TASK BRIEF:
Reproduce verbatim the portion of the passage below on Blackstone's private equity fund between "Blackstone has warned" and "a similar clientele.", inclusive.

DOCUMENT PASSAGE:
-.-.-

Blackstone has warned of possible delays to the launch of a new private equity fund designed for wealthy individuals, as it copes with heavy investor withdrawals at two other funds in real estate and credit aimed at a similar clientele.
The New York-based investment manager has been preparing to open a fund called the Blackstone Private Equity Strategies Fund, or BXPE, that would become its flagship strategy for rich individuals to participate in its private equity business. Blackstone has historically catered to institutional clients such as pension funds.
Blackstone has in recent days informed wealthy investors and their financial advisers that it may wait for fundraising conditions and financial markets to improve before launching BXPE, according to people familiar with the matter. Clients of Blackstone’s other “retail” products told the Financial Times they had expected the fund to be launched by early 2023.
The potential delay comes days after the group limited withdrawals from its $69bn Blackstone Real Estate Income Trust after a spate of redemption requests from its wealthy individual investors. In 2021 Blackstone launched a similar product designed for credit investments that has also received redemptions.
The curbs on withdrawals from the real estate fund have raised concerns over its future growth and hit Blackstone’s share price. Blackstone declined to comment.
Blackstone has also informed clients that it will not be raising new capital for vehicles known as Blackstone Total Alternative Solutions funds, which were designed nearly a decade ago when it initially sought to attract assets from wealthy individuals.
The BTAS funds have a 10-year life and are raised annually. Blackstone instead plans to direct interested clients to BXPE, designed to be a perpetual vehicle that does not return capital at the end of a fund’s life. BXPE clients would commit their capital when they initially invest instead of having it called on a deal by deal basis.
Since the years just after the financial crisis, Blackstone founder Stephen Schwarzman has been seeking ways to make the buyout business available to a broader swath of investors beyond the pensions, endowments and sovereign wealth funds that have traditionally been the firm’s clients.
BXPE is being set up to invest in corporate buyouts and equity-oriented strategies including late-stage venture investments, musical royalties and the purchase of stakes in other private equity firms or their funds.

-.-.-

SUPPLIED MATERIAL:

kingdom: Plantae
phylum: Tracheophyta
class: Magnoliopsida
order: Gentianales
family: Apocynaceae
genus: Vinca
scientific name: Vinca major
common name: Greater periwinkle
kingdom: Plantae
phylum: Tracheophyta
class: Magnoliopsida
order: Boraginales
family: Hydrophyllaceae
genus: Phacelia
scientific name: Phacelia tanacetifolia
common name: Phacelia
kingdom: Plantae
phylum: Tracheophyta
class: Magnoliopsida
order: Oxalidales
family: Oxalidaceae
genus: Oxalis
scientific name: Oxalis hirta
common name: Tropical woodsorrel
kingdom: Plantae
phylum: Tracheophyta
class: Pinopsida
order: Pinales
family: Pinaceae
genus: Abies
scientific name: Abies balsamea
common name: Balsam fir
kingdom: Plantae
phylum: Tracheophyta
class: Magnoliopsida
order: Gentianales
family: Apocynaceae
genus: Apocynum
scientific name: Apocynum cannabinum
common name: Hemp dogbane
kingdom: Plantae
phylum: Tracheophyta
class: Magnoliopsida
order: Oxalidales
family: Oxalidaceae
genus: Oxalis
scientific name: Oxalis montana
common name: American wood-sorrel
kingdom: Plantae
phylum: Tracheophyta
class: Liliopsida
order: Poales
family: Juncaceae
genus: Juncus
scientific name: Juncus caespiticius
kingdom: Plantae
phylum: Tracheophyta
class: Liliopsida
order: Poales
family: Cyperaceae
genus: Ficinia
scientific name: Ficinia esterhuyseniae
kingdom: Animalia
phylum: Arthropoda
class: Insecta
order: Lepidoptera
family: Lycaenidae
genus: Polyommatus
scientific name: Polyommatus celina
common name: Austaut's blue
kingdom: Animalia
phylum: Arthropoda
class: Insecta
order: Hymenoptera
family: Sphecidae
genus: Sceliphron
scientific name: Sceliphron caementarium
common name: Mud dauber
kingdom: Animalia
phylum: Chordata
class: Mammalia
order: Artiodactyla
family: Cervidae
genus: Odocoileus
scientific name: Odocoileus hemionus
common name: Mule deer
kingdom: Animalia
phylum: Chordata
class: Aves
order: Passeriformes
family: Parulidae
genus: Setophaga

-.-.-

YOUR RESPONSE:
Blackstone has warned of possible delays to the launch of a new private equity fund designed for wealthy individuals, as it copes with heavy investor withdrawals at two other funds in real estate and credit aimed at a similar clientele.